Essentially, my marital status has changed. Yup, Elsha and I have got married.

It was something we had had planned for a long time that once we returned to Australia we would plan a wedding and get hitched. Friends and family were invited over, and there was plenty of merriment. Indeed, it was good to see Kalistro and TheNumNum in person, and it was equally bizarre but fun to have them check out Perth. We did some sightseeing together but ultimately we had to spend a fair bit of time on wedding planning. I have to admit that Elsha did a lot of this - I only helped on the finer details - and everything went off without a hitch.

January 15, 2008

In and Out in the Blink of an Eye

One of the things thats been bothering me since I've been in Perth is that I don't seem to have much of a social life. In London, it was easy. Pubs galore. In fact, Ealing has been long considered to pubs what Las Vegas is to casinos. For example, Castle to Red Lion to Kings Arms to The Green to Park View to Old Orleans to Edwards to North Star to Townhouse... and that's just the ones I remember. Of course, it wasn't all about pubs. I had TBO and J, Kalistro and TNN, and ex-work mates. All in all, I had a varied social calendar.
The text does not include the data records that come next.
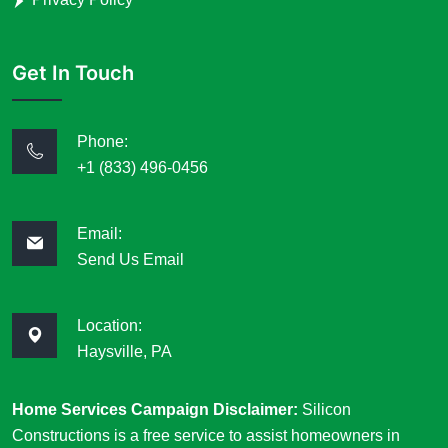
Get In Touch
Phone:
+1 (833) 496-0456
Email:
Send Us Email
Location:
Haysville, PA
Home Services Campaign Disclaimer:
Silicon
Constructions is a free service to assist homeowners in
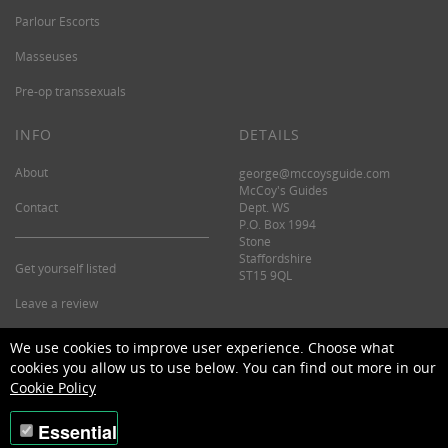
Parlour Escorts
Masseuses
Pre-op transsexuals
INFO
DETAILS
About
george@mccoysguide.com
McCoy's Guides
Contact
Dept. WS
P.O. Box 1994
Stone
Staffordshire
Get yourself listed
ST15 9QL
Leave a review
©2026 McCoy's Guide.
We use cookies to improve user experience. Choose what
cookies you allow us to use below. You can find out more in our
Cookie Policy
Essential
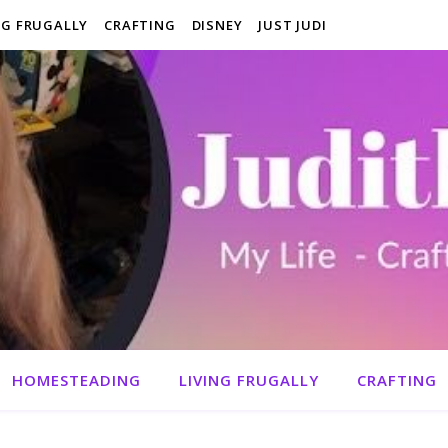
NG FRUGALLY
CRAFTING
DISNEY
JUST JUDI
HOMESTEADING
LIVING FRUGALLY
CRAFTING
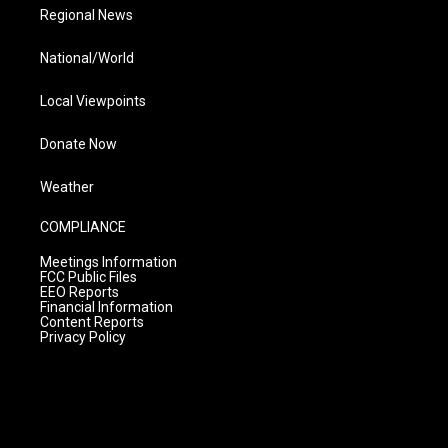
Regional News
National/World
Local Viewpoints
Donate Now
Weather
COMPLIANCE
Meetings Information
FCC Public Files
EEO Reports
Financial Information
Content Reports
Privacy Policy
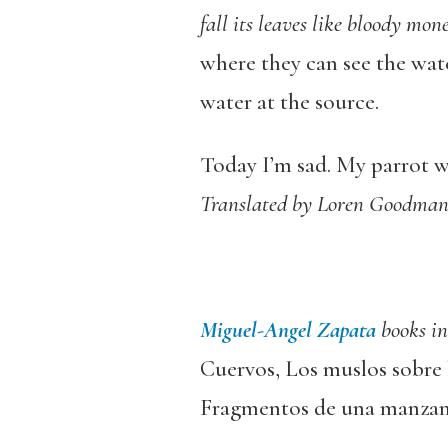
fall its leaves like bloody mon
where they can see the water
water at the source.
Today I’m sad. My parrot wa
Translated by Loren Goodma
Miguel-Angel Zapata
books i
Cuervos, Los muslos sobre 
Fragmentos de una manzan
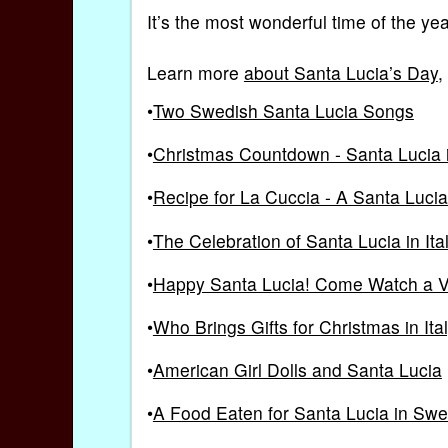
It’s the most wonderful time of the ye
Learn more
about Santa Lucia’s Day
,
•
Two Swedish Santa Lucia Songs
•
Christmas Countdown - Santa Lucia i
•
Recipe for La Cuccia - A Santa Luci
•
The Celebration of Santa Lucia in Ita
•
Happy Santa Lucia! Come Watch a V
•
Who Brings Gifts for Christmas in Ita
•
American Girl Dolls and Santa Lucia
•
A Food Eaten for Santa Lucia in Sw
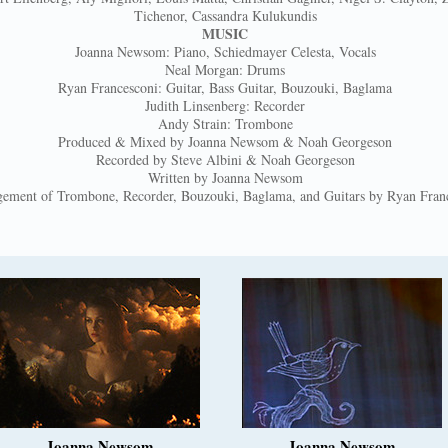
Tichenor, Cassandra Kulukundis
MUSIC
Joanna Newsom: Piano, Schiedmayer Celesta, Vocals
Neal Morgan: Drums
Ryan Francesconi: Guitar, Bass Guitar, Bouzouki, Baglama
Judith Linsenberg: Recorder
Andy Strain: Trombone
Produced & Mixed by Joanna Newsom & Noah Georgeson
Recorded by Steve Albini & Noah Georgeson
Written by Joanna Newsom
ement of Trombone, Recorder, Bouzouki, Baglama, and Guitars by Ryan Fran
Joanna Newsom
Joanna Newsom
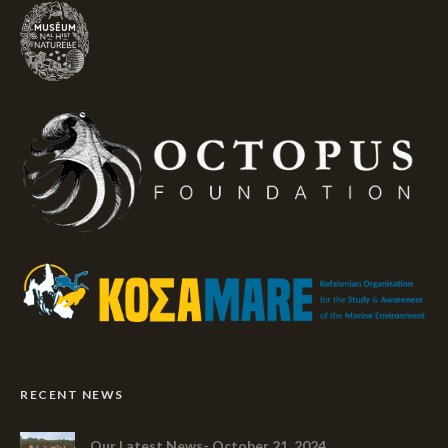
RECENT NEWS
Our Latest News- October 21, 2024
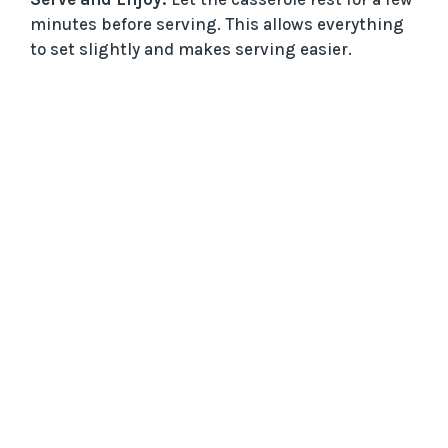
minutes before serving. This allows everything
to set slightly and makes serving easier.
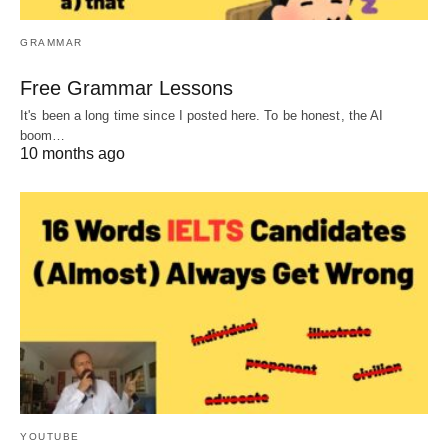
GRAMMAR
Free Grammar Lessons
It's been a long time since I posted here. To be honest, the AI
boom…
10 months ago
YOUTUBE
In Perth, though, it just revolves around Elsha's family. Which isn't a bad thing by any means, but I do wish I could get out and about by myself and meet new people.

So, over the past 2 months, I've been trying to get myself inserted into a roleplaying group. And I pretty much succeeded when last Saturday, I ended up in a group rolling up a Dwarf Fighter. Yay.
But then came the bad news. They wanted to meet up next week. And the week after, and a week after that. In fact, they wanted to meet EVERY week.

Now, I'm not sure about you, but there are some things I like to do on weekends. Go to the cinema, go shopping, laze around the house, etc. Sometimes, I don't want to go roleplaying. So I politely told them that I wasn't really able to commit to an "every week" kind of thing.

At which point I got forced out of the group and into the sidelines. Of course, no one actually forced me but the silence started to become unbearable. I have to say, 5 hours in a group is a new world record for me, especially since I have to say I was probably the second only experienced player there.

So now I'm back to looking for a new group. Hopefully one that actually lets its players spend time on weekends doing things other than roleplaying.